Now, I don’t mind – too much – when pirate sites give my books away for free. I try to avoid keeping my books out of any exclusive schemes, so while it is irritating to be pirated it’s not something I let drive me insane. But what infuriated me about this particular set of pirates was threefold;
-They were SELLING my book.
-They were SELLING my book that I’d sold to a PUBLISHER.
-They were SELLING my book that I’d sold to a PUBLISHER that had NOT YET BEEN RELEASED!
(I’m sorry for shouting, but certain points do need to be made.)
This threatened to cause all sorts of problems for me.
First, naturally, I wouldn’t see a single cent from any of those sales. Of course not – I wasn’t the one putting it on sale. Any profits the pirates made would go straight to them, not to myself and the publisher. They were undercutting my sales before my book was even out! And the accountants, the people who decide if I should be offered a contract for a third book in the series, would think that there had been fewer sales.
Second, it was quite possible the publisher would be pissed at me for allowing a copy to get into pirate hands, perhaps through one of my beta readers. (As it happened, it looks like one of the ARCs released to advance readers was pirated, so that isn’t such a big concern.) There could be all sorts of problems, from demands to repay the advance (if I’d lost a copy) to questions over who actually owned the IP rights. The publisher might refuse to pick up the remainder of the series.
This shouldn’t be a major concern, but it is. One of the reasons I use beta readers is to have a chain of people who can say, honestly, that they witnessed the book being put together in draft form, before it was forwarded to the editors. Without it, there might be questions raised over the actual writer or ownership of the IP rights. Not to put too fine a point on it, if I don’t have a clear claim to the rights I don’t have anything to sell. One of the worst nightmares for an author is having their rights to their work thrown into question.

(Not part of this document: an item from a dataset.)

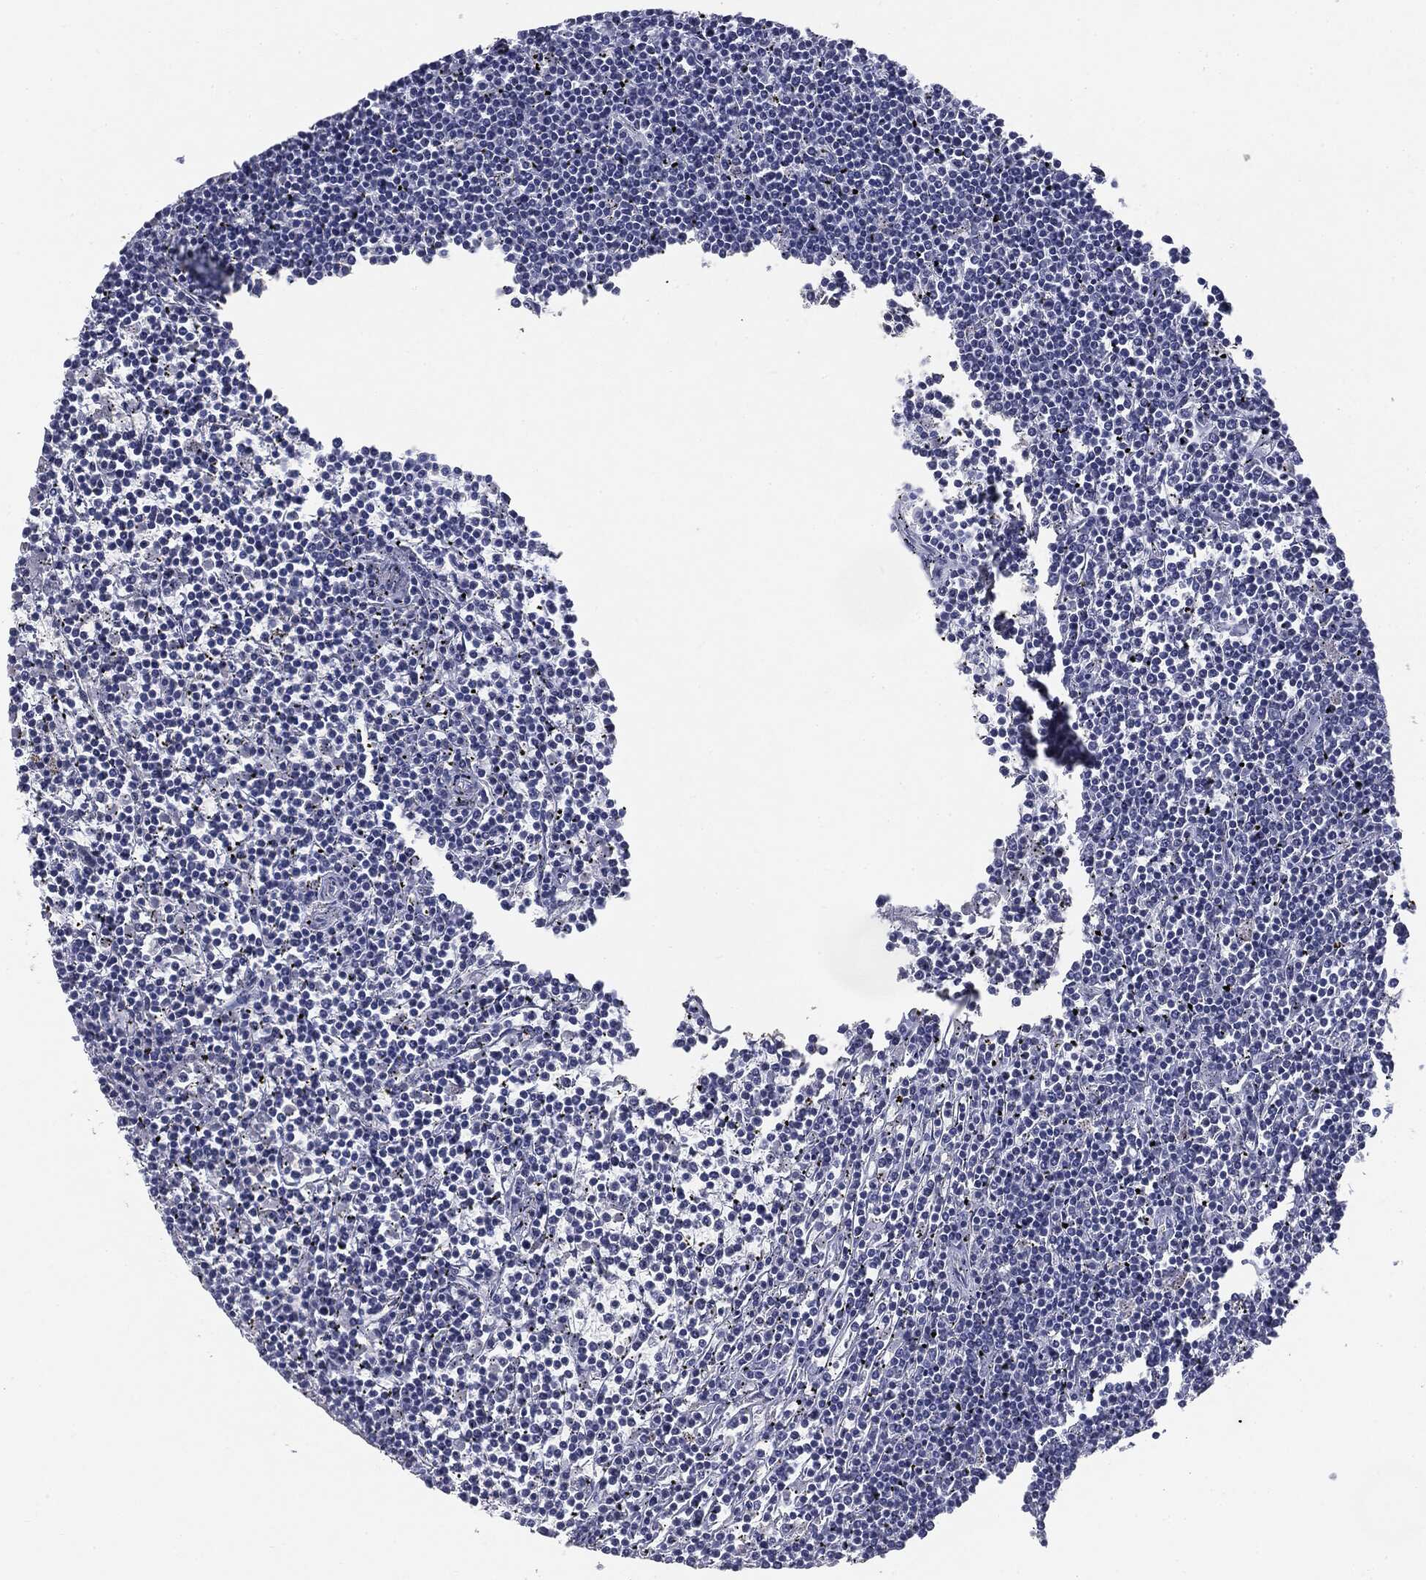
{"staining": {"intensity": "negative", "quantity": "none", "location": "none"}, "tissue": "lymphoma", "cell_type": "Tumor cells", "image_type": "cancer", "snomed": [{"axis": "morphology", "description": "Malignant lymphoma, non-Hodgkin's type, Low grade"}, {"axis": "topography", "description": "Spleen"}], "caption": "The image reveals no staining of tumor cells in lymphoma.", "gene": "MUC1", "patient": {"sex": "female", "age": 19}}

Third, failing to do anything (effective) about the pirates creates an awkward precedent. When you hear about a really big company (McDonalds, for example) bringing a suit against a tiny business that happens to be run by a McDonald family, you think of McDonalds as being bullies. And yet, failure to defend one’s copyright (insofar as anyone can lay claim to the ‘McDonalds’ brand) can be used against you by someone bigger. Another fast food chain can call itself ‘McDonalds’ and, when their use of the name is challenged in court, point to the tiny business and claim that McDonalds forfeited its claim to the brand when it failed to take action against the earlier violation.
Yes, I know this sounds absurd. But stranger things have happened in court.

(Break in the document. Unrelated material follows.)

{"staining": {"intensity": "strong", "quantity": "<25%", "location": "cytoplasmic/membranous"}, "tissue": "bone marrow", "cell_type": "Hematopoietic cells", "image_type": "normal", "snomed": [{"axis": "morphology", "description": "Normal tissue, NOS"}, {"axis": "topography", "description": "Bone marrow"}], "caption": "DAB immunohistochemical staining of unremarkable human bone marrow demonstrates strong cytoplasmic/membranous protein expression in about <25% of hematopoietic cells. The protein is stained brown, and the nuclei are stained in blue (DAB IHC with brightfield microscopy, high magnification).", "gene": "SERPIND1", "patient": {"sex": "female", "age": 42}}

I’m not sure I have the words to express just how angry I am. This people stole my work and are now trying to make a profit from it! And if that wasn’t bad enough, they may have left me with a major headache to clear up.
<Incoherent furious muttering>
Jokes aside, if you like an author, any author, buy their works from sanctioned outlets. You can normally find these on their websites. Buying from pirate sites ensures that they get nothing, not even sales …
… And if they think the book flopped, they won’t want to write a sequel.